Lebih jauh, ia juga mengingatkan agar kebijakan tersebut tidak berpotensi masuk dalam kategori pungutan liar (pungli) apabila tidak memiliki dasar hukum yang kuat dan jelas.
“Kembali kepada kebijakan Bupati, harus ada kajian yang mendalam tentang regulasinya. Jangan nanti kebijakan ini menjadi kategori pungutan liar (pungli),” ujarnya mengingatkan.
Dalam pandangannya, persoalan mendasar sebenarnya bukan pada penambahan beban baru di daerah, melainkan pada sistem kebijakan pusat yang dinilai belum sepenuhnya berpihak kepada daerah.

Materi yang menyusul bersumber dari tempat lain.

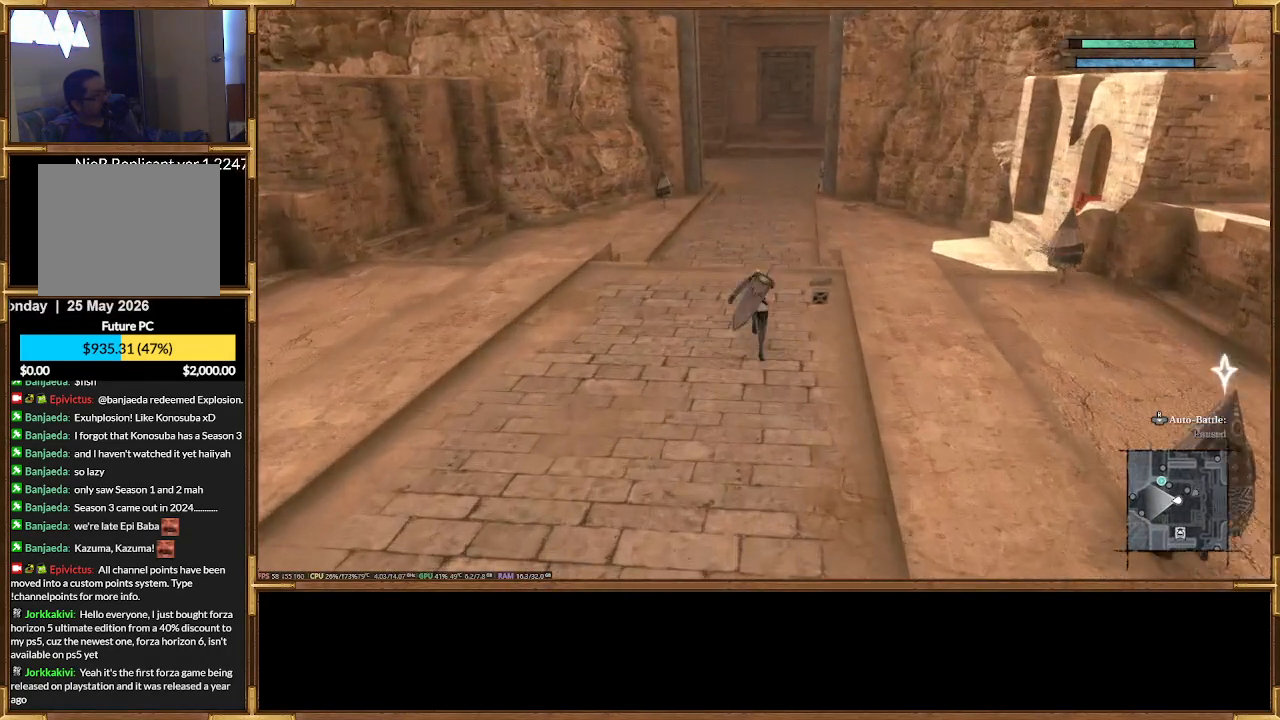
{"dt_ms": 500, "buttons": ["R2"], "events": []}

Ia menyinggung arah kebijakan Presiden Prabowo yang cenderung memperkuat sentralisasi, sehingga dinilai sedikit mengabaikan semangat Undang-Undang Desentralisasi dan Perimbangan Keuangan antara Pemerintah Pusat dan Daerah.

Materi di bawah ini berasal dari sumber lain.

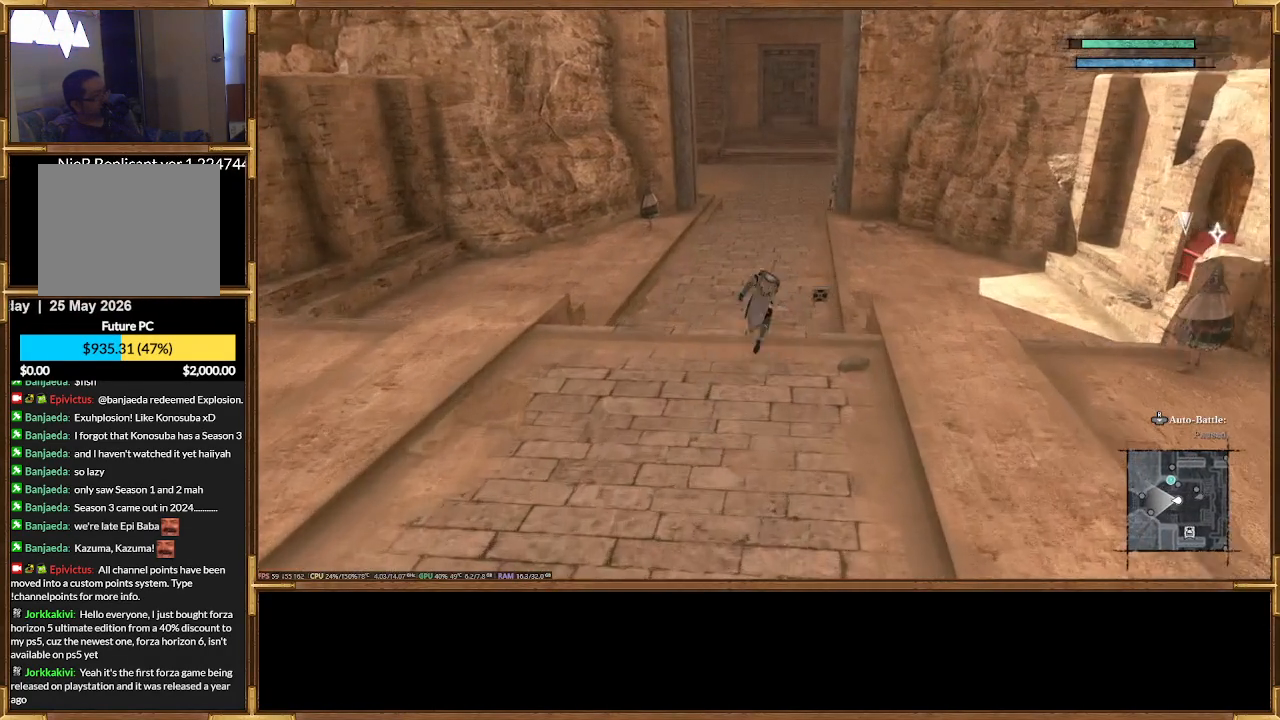
{"dt_ms": 500, "buttons": ["R2"], "events": []}
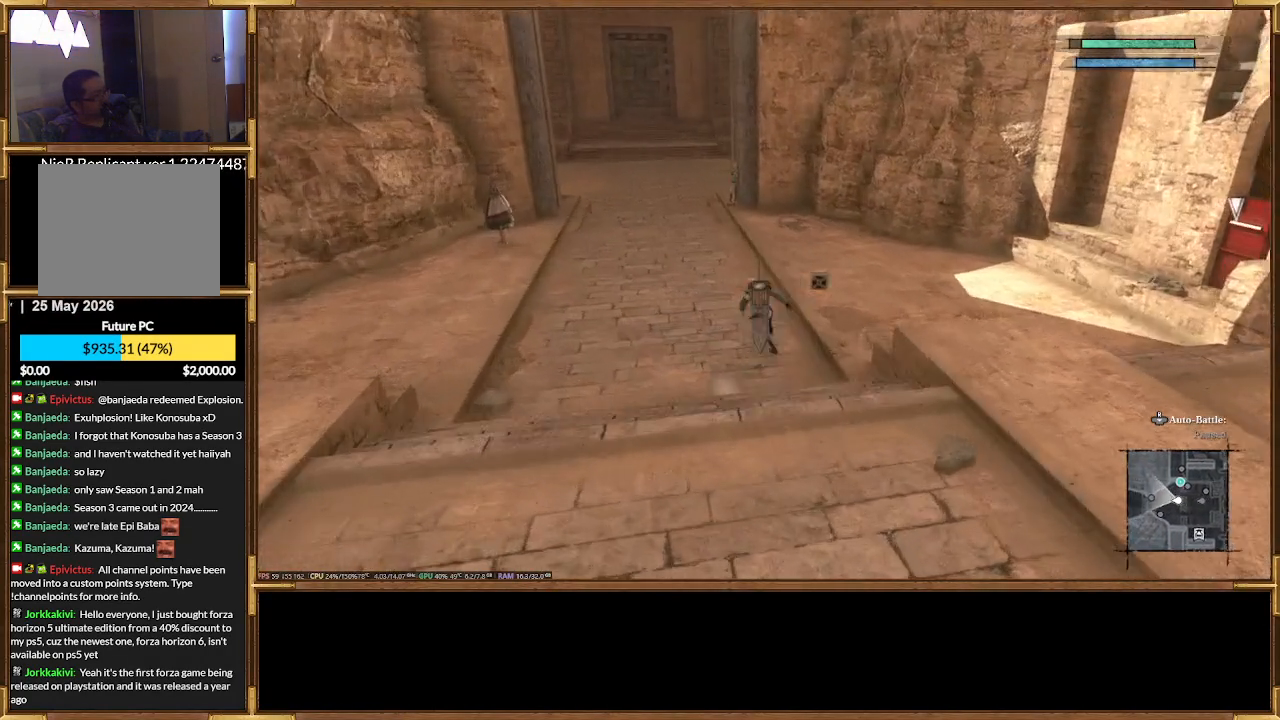
{"dt_ms": 500, "buttons": ["R2"], "events": []}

“Melihat kebijakan Presiden Prabowo yang lebih berat dengan sistem sentralisasi, sedikit mengabaikan UU Desentralisasi dan UU Perimbangan Keuangan Pemerintah Pusat dan Daerah, harusnya ini yang dibenahi negara. Sehingga transfer ke daerah kembali disesuaikan dengan UU yang sudah berlaku,” paparnya.
H. Zulkifli pun mendorong para kepala daerah, termasuk di Kuansing, untuk lebih fokus memperjuangkan hak daerah melalui mekanisme yang telah diatur dalam undang-undang, bukan dengan menambah beban baru yang berpotensi memicu polemik.
“Para kepala daerah harus berjuang untuk penerapan UU Desentralisasi dan UU Perimbangan Keuangan antara Pemerintah Pusat dan Daerah,” pungkasnya.
Sorotan ini menjadi sinyal keras bahwa kebijakan retribusi sawit Rp20/Kg bukan hanya soal pemasukan daerah, tetapi juga menyangkut nasib petani, kepastian hukum, serta arah kebijakan ekonomi daerah ke depan. Jika tak dikaji matang, bukan tak mungkin kebijakan ini justru menjadi boomerang bagi masyarakat Kuansing sendiri.